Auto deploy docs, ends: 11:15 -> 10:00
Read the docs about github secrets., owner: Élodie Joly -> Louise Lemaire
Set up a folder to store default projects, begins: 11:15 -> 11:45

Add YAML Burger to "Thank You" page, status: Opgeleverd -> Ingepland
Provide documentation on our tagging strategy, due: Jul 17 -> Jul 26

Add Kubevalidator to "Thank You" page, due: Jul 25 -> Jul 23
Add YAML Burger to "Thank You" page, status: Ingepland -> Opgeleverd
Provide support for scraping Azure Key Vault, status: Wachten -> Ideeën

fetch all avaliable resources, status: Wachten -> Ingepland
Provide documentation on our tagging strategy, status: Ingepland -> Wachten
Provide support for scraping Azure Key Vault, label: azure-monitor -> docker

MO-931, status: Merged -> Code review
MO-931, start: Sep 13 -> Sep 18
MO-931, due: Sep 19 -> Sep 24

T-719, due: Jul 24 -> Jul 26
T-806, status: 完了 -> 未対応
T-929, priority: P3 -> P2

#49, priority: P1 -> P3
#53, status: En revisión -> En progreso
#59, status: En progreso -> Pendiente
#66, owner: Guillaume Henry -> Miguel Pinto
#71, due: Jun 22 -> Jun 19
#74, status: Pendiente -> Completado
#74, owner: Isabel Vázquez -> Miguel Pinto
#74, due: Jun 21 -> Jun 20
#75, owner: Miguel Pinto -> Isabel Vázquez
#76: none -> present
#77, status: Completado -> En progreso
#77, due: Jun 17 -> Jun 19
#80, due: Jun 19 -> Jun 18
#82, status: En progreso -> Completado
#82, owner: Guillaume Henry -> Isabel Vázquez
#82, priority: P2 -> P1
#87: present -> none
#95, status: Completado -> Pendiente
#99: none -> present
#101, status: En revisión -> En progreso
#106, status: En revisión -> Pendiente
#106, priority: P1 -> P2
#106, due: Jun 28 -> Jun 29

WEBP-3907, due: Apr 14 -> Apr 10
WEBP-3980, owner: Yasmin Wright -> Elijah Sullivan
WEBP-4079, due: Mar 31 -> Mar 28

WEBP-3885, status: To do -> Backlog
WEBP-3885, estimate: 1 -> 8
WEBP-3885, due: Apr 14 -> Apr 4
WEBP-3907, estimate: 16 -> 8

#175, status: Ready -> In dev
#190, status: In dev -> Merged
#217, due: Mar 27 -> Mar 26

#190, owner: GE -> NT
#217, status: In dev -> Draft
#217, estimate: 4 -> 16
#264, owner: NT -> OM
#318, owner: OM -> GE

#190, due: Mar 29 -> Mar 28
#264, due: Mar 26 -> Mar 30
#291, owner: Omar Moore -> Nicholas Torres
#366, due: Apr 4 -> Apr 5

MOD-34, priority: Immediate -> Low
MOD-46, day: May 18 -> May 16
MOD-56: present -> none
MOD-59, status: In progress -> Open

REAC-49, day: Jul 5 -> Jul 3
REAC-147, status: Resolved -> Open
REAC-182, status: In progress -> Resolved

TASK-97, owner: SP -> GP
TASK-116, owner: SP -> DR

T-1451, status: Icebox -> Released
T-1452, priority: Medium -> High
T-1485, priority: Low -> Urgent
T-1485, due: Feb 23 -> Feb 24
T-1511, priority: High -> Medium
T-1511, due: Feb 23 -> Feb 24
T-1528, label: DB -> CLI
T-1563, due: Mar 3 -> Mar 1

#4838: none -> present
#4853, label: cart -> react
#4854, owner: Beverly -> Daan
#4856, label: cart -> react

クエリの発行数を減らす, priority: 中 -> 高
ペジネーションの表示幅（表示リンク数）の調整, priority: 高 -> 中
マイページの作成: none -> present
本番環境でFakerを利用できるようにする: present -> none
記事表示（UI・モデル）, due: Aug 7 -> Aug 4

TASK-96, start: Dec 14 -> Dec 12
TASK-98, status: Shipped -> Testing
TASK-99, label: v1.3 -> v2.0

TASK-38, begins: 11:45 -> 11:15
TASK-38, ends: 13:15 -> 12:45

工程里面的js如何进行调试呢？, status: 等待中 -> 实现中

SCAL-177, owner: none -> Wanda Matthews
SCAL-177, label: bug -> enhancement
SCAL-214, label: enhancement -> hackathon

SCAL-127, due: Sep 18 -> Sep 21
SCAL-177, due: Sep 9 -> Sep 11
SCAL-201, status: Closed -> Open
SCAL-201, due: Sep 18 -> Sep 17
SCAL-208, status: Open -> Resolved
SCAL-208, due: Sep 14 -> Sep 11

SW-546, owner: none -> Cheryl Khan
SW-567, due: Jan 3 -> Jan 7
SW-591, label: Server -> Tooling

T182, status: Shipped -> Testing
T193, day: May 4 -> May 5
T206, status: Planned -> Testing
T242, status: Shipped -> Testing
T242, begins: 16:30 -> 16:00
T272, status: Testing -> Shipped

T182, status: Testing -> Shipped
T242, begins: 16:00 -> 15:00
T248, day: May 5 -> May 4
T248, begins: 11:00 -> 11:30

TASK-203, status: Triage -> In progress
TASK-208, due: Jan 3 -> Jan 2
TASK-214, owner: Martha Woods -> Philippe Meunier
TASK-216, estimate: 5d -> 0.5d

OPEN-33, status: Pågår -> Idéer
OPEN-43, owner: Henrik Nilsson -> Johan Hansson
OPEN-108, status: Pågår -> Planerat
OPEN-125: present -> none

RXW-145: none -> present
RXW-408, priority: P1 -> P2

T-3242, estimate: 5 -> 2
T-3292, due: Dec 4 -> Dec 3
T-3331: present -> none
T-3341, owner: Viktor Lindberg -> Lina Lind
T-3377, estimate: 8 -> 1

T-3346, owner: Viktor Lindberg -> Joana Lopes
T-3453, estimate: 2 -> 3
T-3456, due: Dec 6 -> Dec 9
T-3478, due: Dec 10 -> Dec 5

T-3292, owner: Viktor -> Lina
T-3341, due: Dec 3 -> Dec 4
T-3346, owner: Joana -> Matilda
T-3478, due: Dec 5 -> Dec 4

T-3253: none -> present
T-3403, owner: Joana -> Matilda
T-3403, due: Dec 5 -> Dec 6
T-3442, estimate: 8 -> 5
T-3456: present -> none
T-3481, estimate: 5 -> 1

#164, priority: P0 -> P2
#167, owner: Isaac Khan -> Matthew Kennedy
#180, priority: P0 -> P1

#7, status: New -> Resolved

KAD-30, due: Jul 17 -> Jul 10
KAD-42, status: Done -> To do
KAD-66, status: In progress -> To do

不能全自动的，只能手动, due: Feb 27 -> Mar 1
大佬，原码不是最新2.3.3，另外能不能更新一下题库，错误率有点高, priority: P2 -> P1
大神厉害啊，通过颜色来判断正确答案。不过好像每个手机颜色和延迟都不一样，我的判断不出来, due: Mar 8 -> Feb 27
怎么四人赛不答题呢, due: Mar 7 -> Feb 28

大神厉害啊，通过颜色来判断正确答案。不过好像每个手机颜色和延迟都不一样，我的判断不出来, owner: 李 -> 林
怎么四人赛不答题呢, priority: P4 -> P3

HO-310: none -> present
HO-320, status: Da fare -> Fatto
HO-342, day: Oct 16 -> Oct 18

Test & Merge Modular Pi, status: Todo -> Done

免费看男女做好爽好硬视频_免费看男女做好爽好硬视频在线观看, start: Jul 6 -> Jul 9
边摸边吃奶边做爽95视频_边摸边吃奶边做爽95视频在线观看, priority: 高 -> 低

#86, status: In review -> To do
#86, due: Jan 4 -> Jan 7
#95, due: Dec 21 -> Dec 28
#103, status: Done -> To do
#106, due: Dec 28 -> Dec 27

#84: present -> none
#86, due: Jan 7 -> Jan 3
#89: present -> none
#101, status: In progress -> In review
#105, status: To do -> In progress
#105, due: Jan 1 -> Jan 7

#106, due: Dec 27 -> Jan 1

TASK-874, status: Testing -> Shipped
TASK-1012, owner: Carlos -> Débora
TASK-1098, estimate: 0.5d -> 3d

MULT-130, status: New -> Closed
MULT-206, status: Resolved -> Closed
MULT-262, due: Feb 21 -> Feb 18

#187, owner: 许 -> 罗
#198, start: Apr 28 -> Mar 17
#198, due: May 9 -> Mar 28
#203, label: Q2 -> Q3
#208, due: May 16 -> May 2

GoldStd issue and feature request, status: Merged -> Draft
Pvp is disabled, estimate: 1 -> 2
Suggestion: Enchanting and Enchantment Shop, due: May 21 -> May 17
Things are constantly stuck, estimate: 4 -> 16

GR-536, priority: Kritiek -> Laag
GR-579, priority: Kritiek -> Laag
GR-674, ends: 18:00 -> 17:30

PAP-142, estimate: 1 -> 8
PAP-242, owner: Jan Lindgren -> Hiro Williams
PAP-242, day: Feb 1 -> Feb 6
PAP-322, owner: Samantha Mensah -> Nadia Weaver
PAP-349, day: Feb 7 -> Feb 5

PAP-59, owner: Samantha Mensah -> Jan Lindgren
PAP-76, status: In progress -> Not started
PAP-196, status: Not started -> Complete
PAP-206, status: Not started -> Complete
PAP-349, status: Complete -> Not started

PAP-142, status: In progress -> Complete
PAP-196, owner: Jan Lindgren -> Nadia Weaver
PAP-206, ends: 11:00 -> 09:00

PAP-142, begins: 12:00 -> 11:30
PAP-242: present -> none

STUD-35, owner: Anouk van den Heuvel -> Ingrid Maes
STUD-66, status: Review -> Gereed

____________

Reply with nothing but the number of lines in the data above that contain "Draft".

2